Hülya Avşar, Candaş Tolga Işık’ın “Az Önce Konuştum” programında hayattaki en kötü şeyin zenginlik olduğunu söylemiş. Haberin detayı sayfalarımızda var, okuyabilirsiniz. Avşar’ın bu sözleri şak diye gündeme oturdu, Twitter’da binlerce tweet atıldı, haber siteleri, magazin siteleri cup diye üzerine atladı. Tebrik ederim, Hülya Avşar yine amacına ulaştı. Gündemin siyasi yönden ‘ateş’ gibi olduğu günlerde söylediği bu sözle tüm dikkatleri üzerine çekti. Çünkü Hülya Avşar, söyleyeceği her sözü, atacağı her adımı, en ince detayına kadar planlar.

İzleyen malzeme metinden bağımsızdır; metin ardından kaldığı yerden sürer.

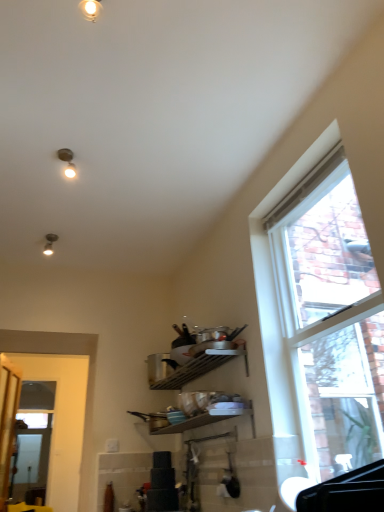
Question: Is clear glass window at right situated inside matte white light fixture at upper center, acting as the first light fixture starting from the front, or outside?

Choices:
 (A) outside
 (B) inside

Answer: (A)

Question: Is clear glass window at right wider or thinner than matte white light fixture at upper center, which ranks as the 2th light fixture in left-to-right order?

Choices:
 (A) wide
 (B) thin

Answer: (A)

Question: Estimate the real-world distances between objects in this image. Which object is farther from the matte silver light fixture at upper left, the 2th light fixture positioned from the right?

Choices:
 (A) matte white light fixture at upper center, which appears as the first light fixture when viewed from the top
 (B) clear glass window at right
 (C) clear glass screen door at left
 (D) white glossy door at left

Answer: (C)

Question: Which object is the farthest from the white glossy door at left?

Choices:
 (A) clear glass screen door at left
 (B) clear glass window at right
 (C) matte silver light fixture at upper left, which is the second light fixture from front to back
 (D) matte white light fixture at upper center, arranged as the second light fixture when ordered from the bottom

Answer: (D)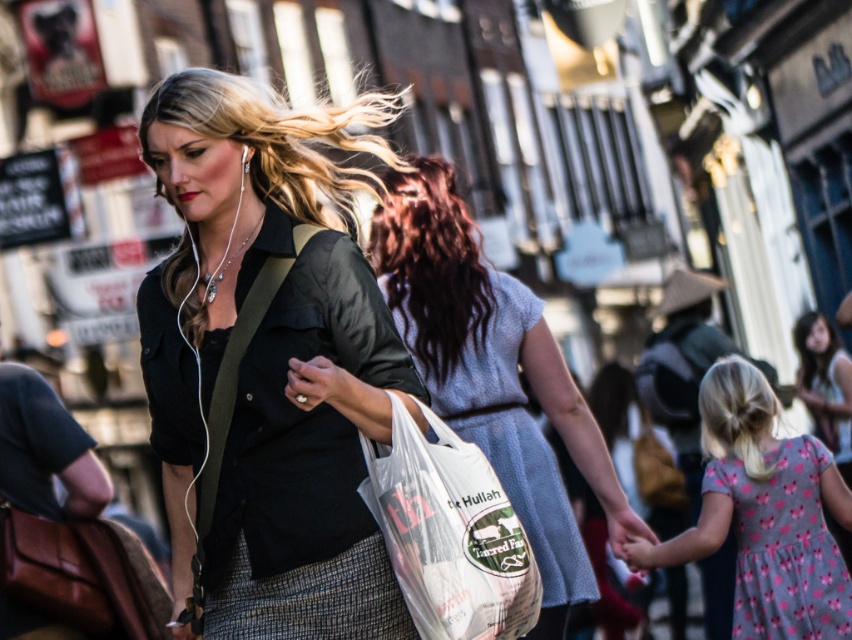
You are a photographer standing on the sidewalk observing the scene. You notice the matte black shirt at center and the pink fabric dress at lower right. Which clothing item is covering part of the other?

The matte black shirt at center is positioned over the pink fabric dress at lower right, so it is covering part of it.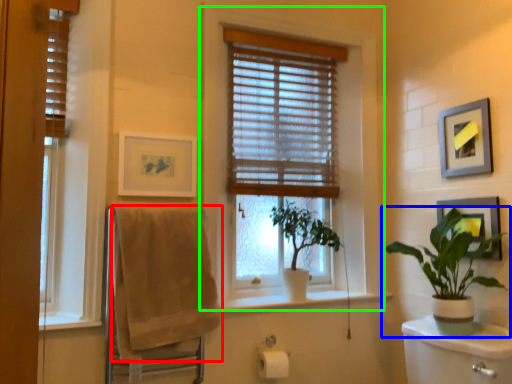
Question: Based on their relative distances, which object is nearer to bath towel (highlighted by a red box)? Choose from houseplant (highlighted by a blue box) and window (highlighted by a green box).

Choices:
 (A) houseplant
 (B) window

Answer: (B)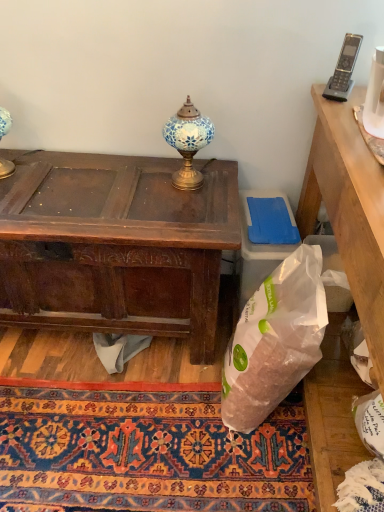
Question: Is white plastic trash bin/can at lower right further to the viewer compared to dark brown wood desk at center?

Choices:
 (A) yes
 (B) no

Answer: (A)

Question: Is white plastic trash bin/can at lower right closer to the viewer compared to dark brown wood desk at center?

Choices:
 (A) no
 (B) yes

Answer: (A)

Question: From a real-world perspective, is white plastic trash bin/can at lower right physically above dark brown wood desk at center?

Choices:
 (A) yes
 (B) no

Answer: (B)

Question: Is white plastic trash bin/can at lower right not within dark brown wood desk at center?

Choices:
 (A) yes
 (B) no

Answer: (A)

Question: Is white plastic trash bin/can at lower right wider than dark brown wood desk at center?

Choices:
 (A) yes
 (B) no

Answer: (B)

Question: Is dark brown wood desk at center located within white plastic trash bin/can at lower right?

Choices:
 (A) no
 (B) yes

Answer: (A)

Question: Is the position of white plastic trash bin/can at lower right more distant than that of blue mosaic lamp at center?

Choices:
 (A) no
 (B) yes

Answer: (B)

Question: Is white plastic trash bin/can at lower right smaller than blue mosaic lamp at center?

Choices:
 (A) yes
 (B) no

Answer: (B)

Question: Is white plastic trash bin/can at lower right positioned in front of blue mosaic lamp at center?

Choices:
 (A) no
 (B) yes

Bunun böyle olduğunu biliyorum, çünkü bana kendisi söyledi. Beni konuk ettiği programda “Hülya Avşar bir markadır ve elbette her şeyi önceden planlarım” demişti. Şimdi herkes Hülya Avşar’ın malvarlığını konuşacak, “Abla gel yerlerimizi değişelim” diyecek, bazıları kınayacak, bazıları ‘densiz’ bulacak ama önümüzdeki birkaç gün Hülya Avşar konuşulacak. Durumu şöyle özetleyeyim, Hülya Avşar, “Zenginlik başa bela mı?” tartışması falan açmadı. O, “Biraz da beni konuşun” dedi. Buyrun konuşun o zaman.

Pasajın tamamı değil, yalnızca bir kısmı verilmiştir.